Hashing Position Evaluations
Another interesting implementation problem involves creating a hash function for chess positions. This hash function should take as input a chess position, and return as output an integer that can be used for lookups in a transposition table. As you'll recall, my engine uses these transposition tables to keep track of positions it has evaluated before, so that it doesn't evaluate the same position twice and so that it can use the information from previous searches to guide its future searches.
The hash function I use is very simple: Before compiling the code, I generate 64*12 = 768 random 64-bit integers, one for each type of piece on each square. For a given position, the hash function is the bitwise XOR of all the random integers that correspond to pieces on particular squares of the board. (I also have a few extra random integers for things like castling rights, side-on-move, and en-passant). This hash function is also very easy to compute: although computing it from scratch would require finding all the proper pieces and XORing all the relevant integers, at runtime the hash function is always computed from the hash of the previous position.
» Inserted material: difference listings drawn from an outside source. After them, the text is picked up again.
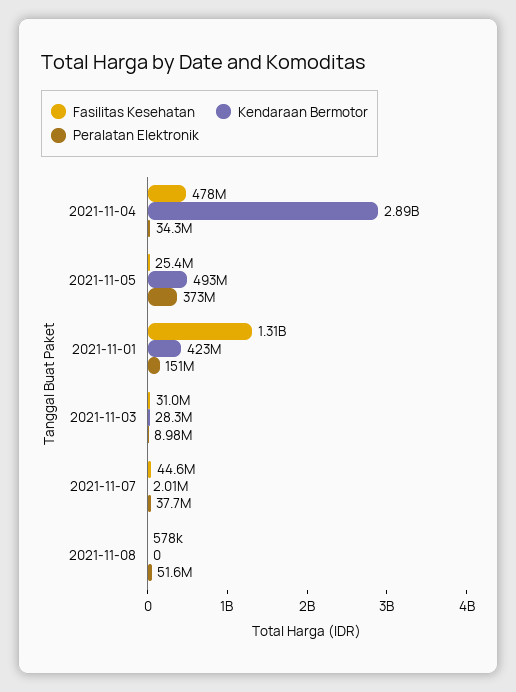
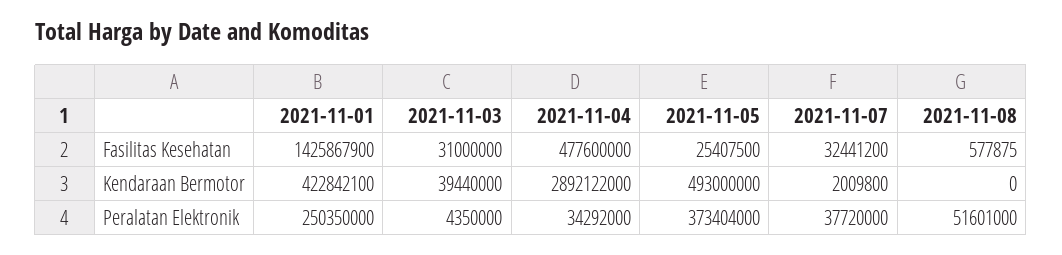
Fasilitas Kesehatan, 2021-11-01: 1310000000 -> 1425867900
Peralatan Elektronik, 2021-11-01: 151000000 -> 250350000
Kendaraan Bermotor, 2021-11-03: 28300000 -> 39440000
Peralatan Elektronik, 2021-11-03: 8980000 -> 4350000
Fasilitas Kesehatan, 2021-11-07: 44600000 -> 32441200

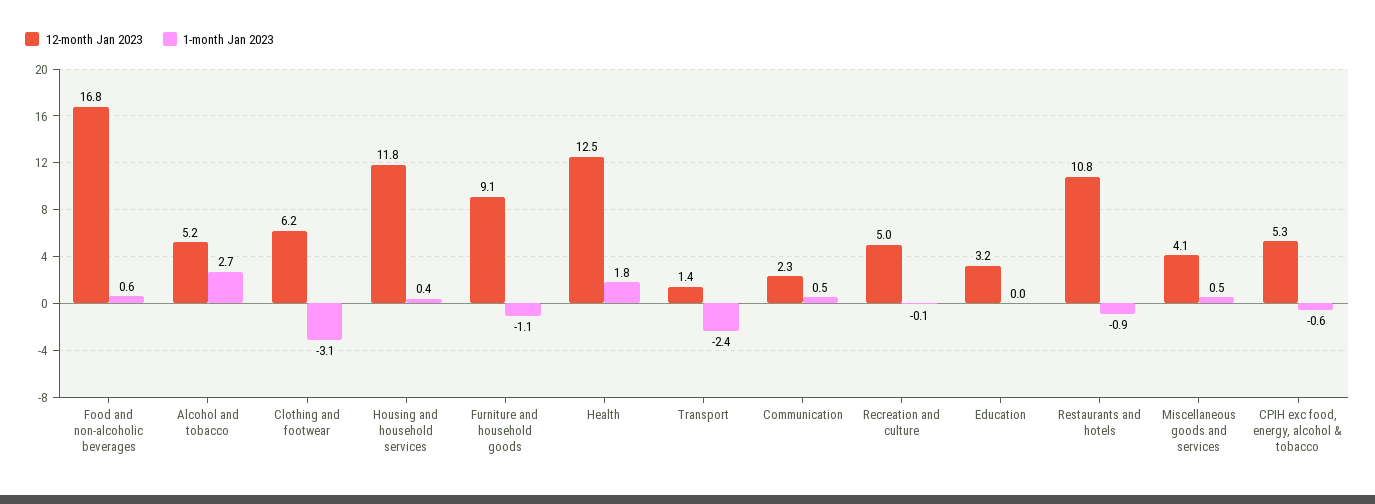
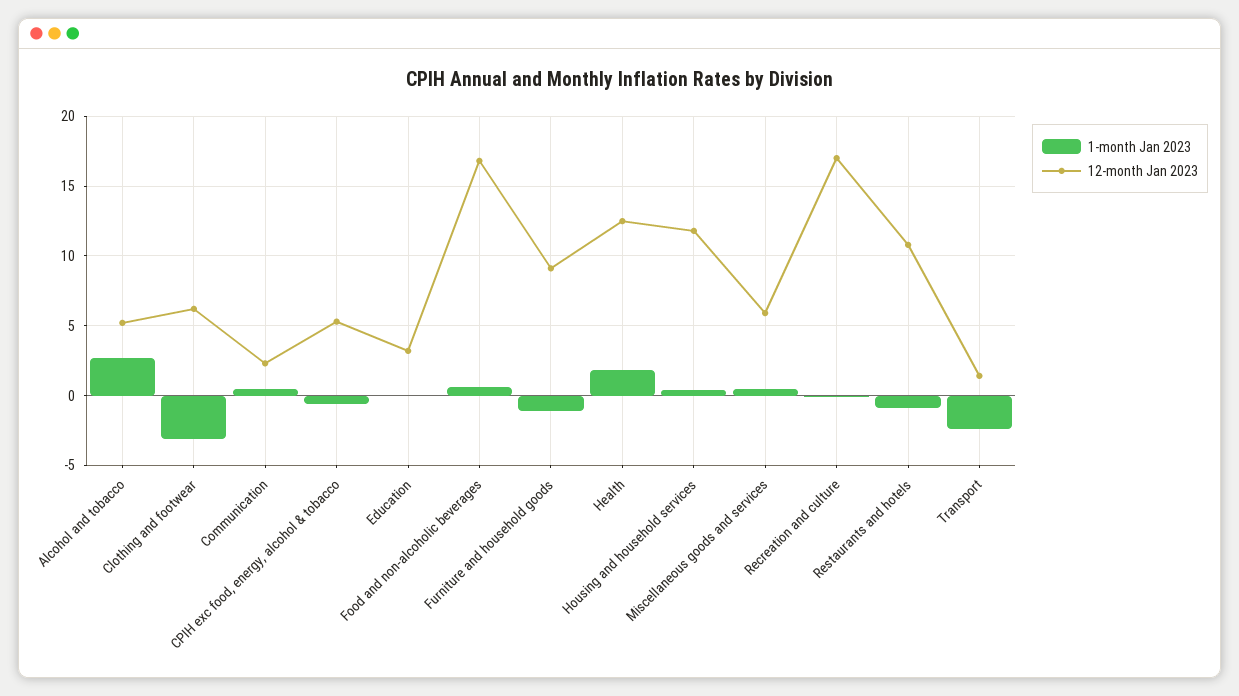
12-month Jan 2023, Recreation and culture: 5 -> 17
12-month Jan 2023, Miscellaneous goods and services: 4.1 -> 6

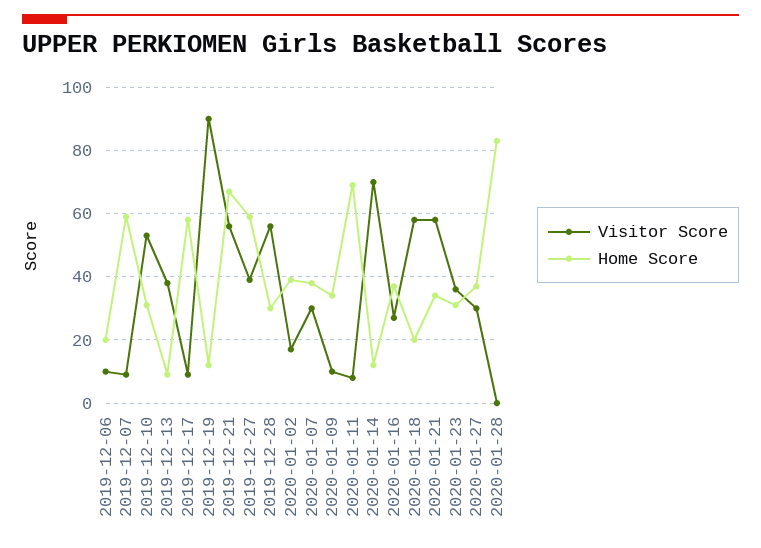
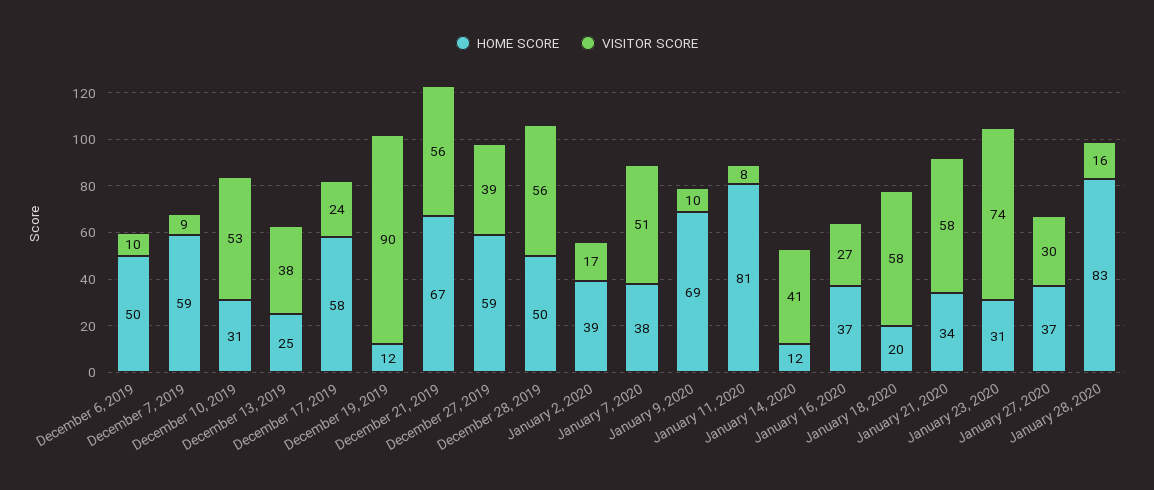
Home Score, 2019-12-06: 20 -> 50
Home Score, 2019-12-13: 10 -> 25
Visitor Score, 2019-12-17: 10 -> 24
Home Score, 2019-12-28: 30 -> 50
Visitor Score, 2020-01-07: 30 -> 51
Home Score, 2020-01-09: 35 -> 69
Home Score, 2020-01-11: 70 -> 81
Visitor Score, 2020-01-14: 70 -> 41
Visitor Score, 2020-01-23: 35 -> 74
Visitor Score, 2020-01-28: 0 -> 16

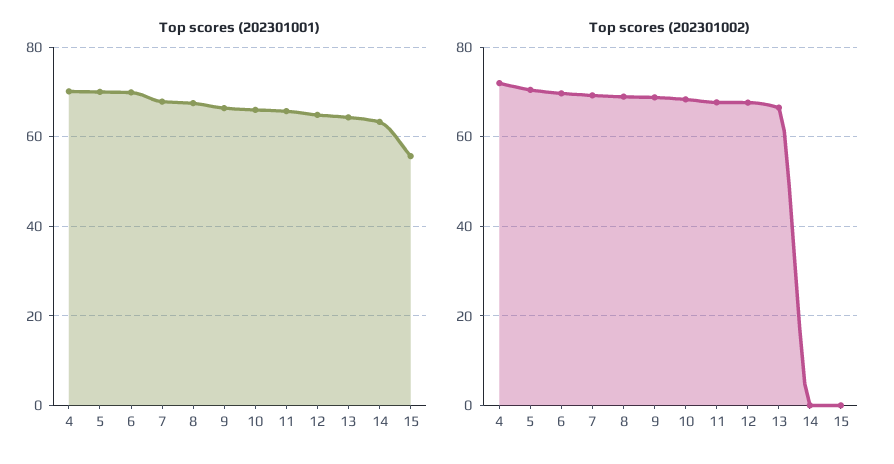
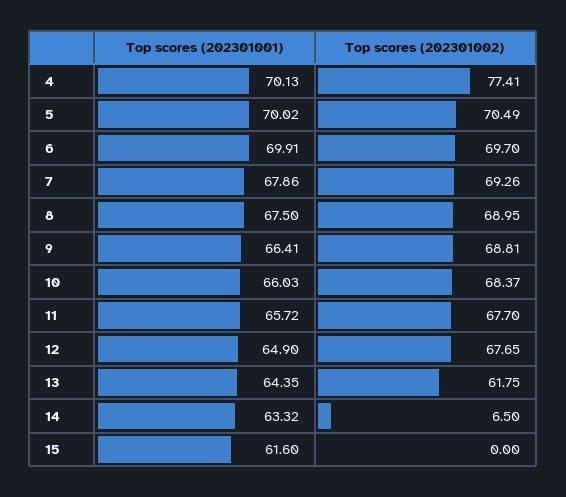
Top scores (202301001), 15: 56 -> 61.6
Top scores (202301002), 4: 72 -> 77.41
Top scores (202301002), 13: 66 -> 61.75
Top scores (202301002), 14: 0 -> 6.5

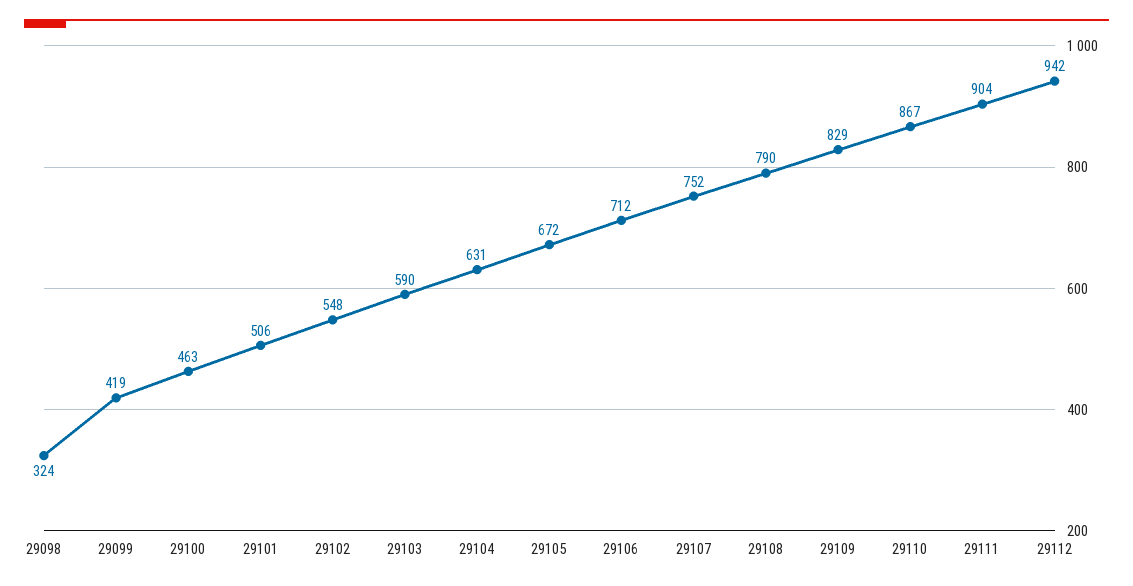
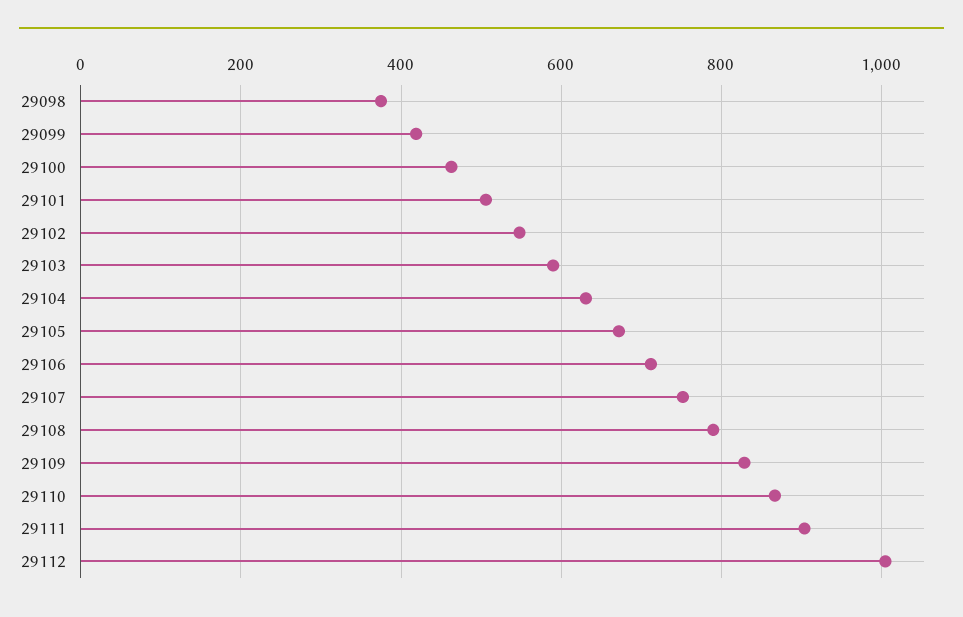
29098: 324 -> 380
29112: 942 -> 1000

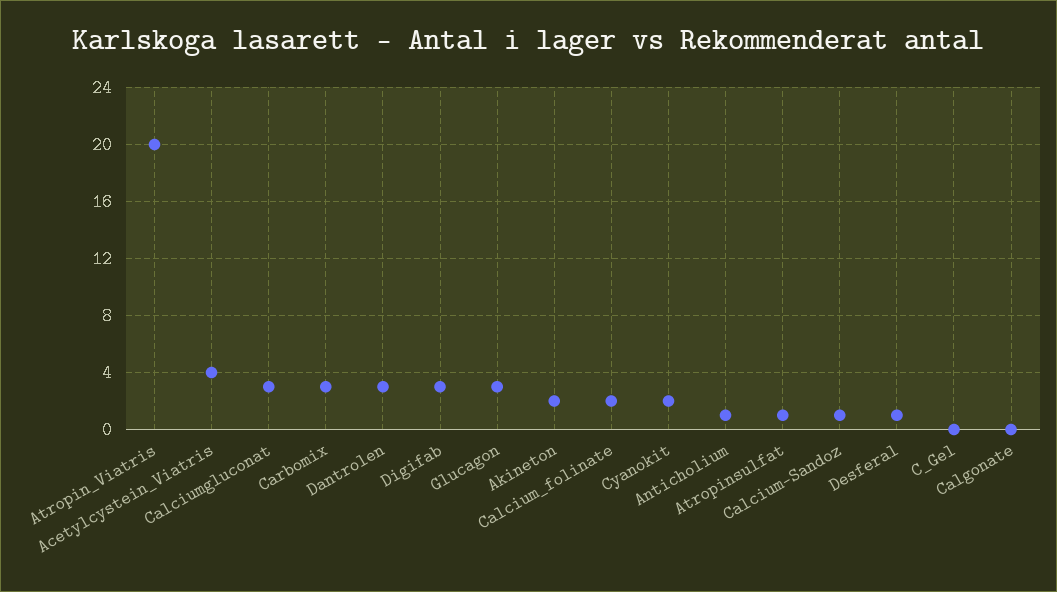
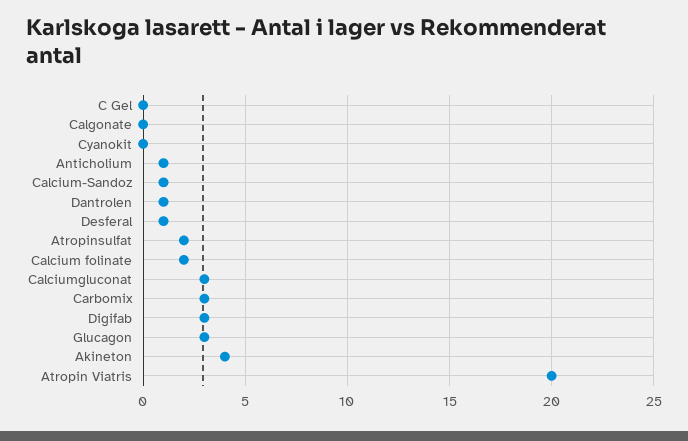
Acetylcystein_Viatris: 4 -> none
Dantrolen: 3 -> 1
Akineton: 2 -> 4
Cyanokit: 2 -> 0
Atropinsulfat: 1 -> 2

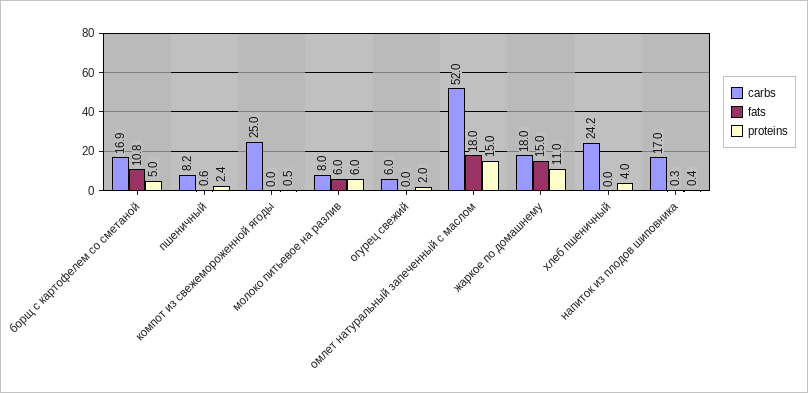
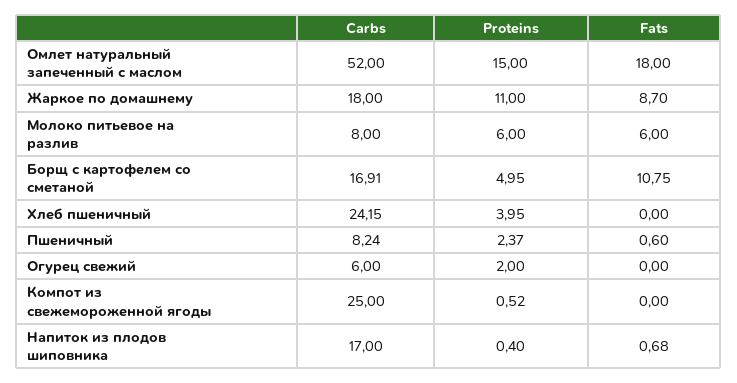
fats, жаркое по домашнему: 15 -> 8.7
fats, напиток из плодов шиповника: 0.3 -> 0.68

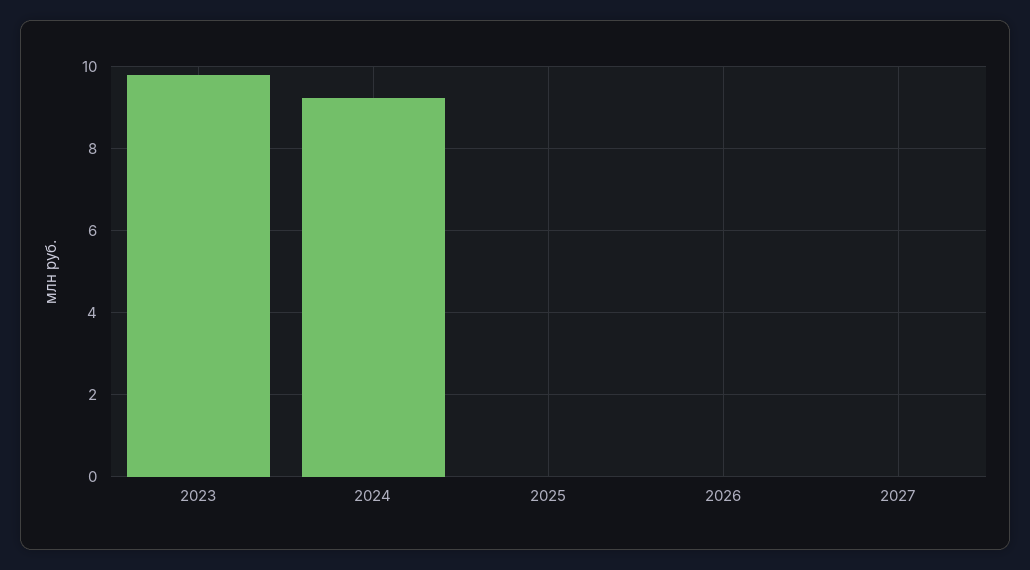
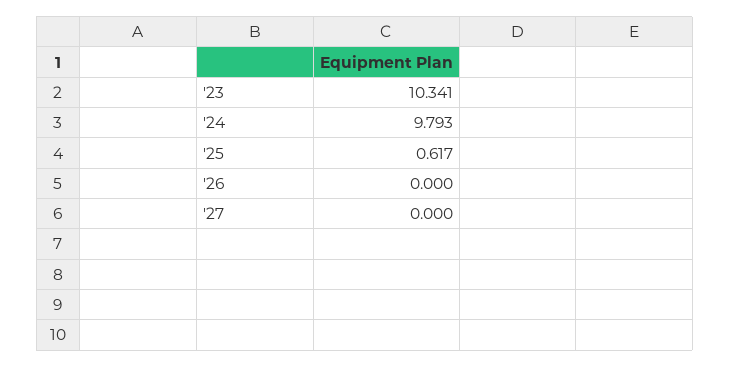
2023: 9.8 -> 10.341
2024: 9.2 -> 9.793
2025: 0 -> 0.617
If, for example, a white rook moves from h1 to h4, capturing a black pawn, to adjust the hash we simply XOR the original hash with the "white rook h1", "white rook h4", and "black pawn h4", (plus extra adjustments for side-on-move and for castling rights, if necessary).
This hash function is also extremely easy to analyze theoretically: For any two positions, we can transform the hash of one into the hash of the other by XORing out all the (piece, location) pairs of the first that don't appear in the second, and XORing in all the (piece, location) pairs of the second that don't appear in the first. The procedure above shows that the hash of the second board can be created by XORing n random, independent integers with the hash of the first board. If the two boards are different, then obviously n is greater than zero. Recalling that XOR is just addition mod two, we see that the two hashes will be equal if and only if XORing the n iid integers yields zero. Now, a simple exercise in induction or the properties of binomial coefficients shows that the number of heads in n coin flips is even with probability 1/2, regardless of n. Since the 64 bits in the n random integers are independently 1 with probability 1/2, the probability that the n random integers XOR to zero is 1/2^64, still regardless of n. Thus, the probability that two different positions have the same hash is exactly 1/2^64.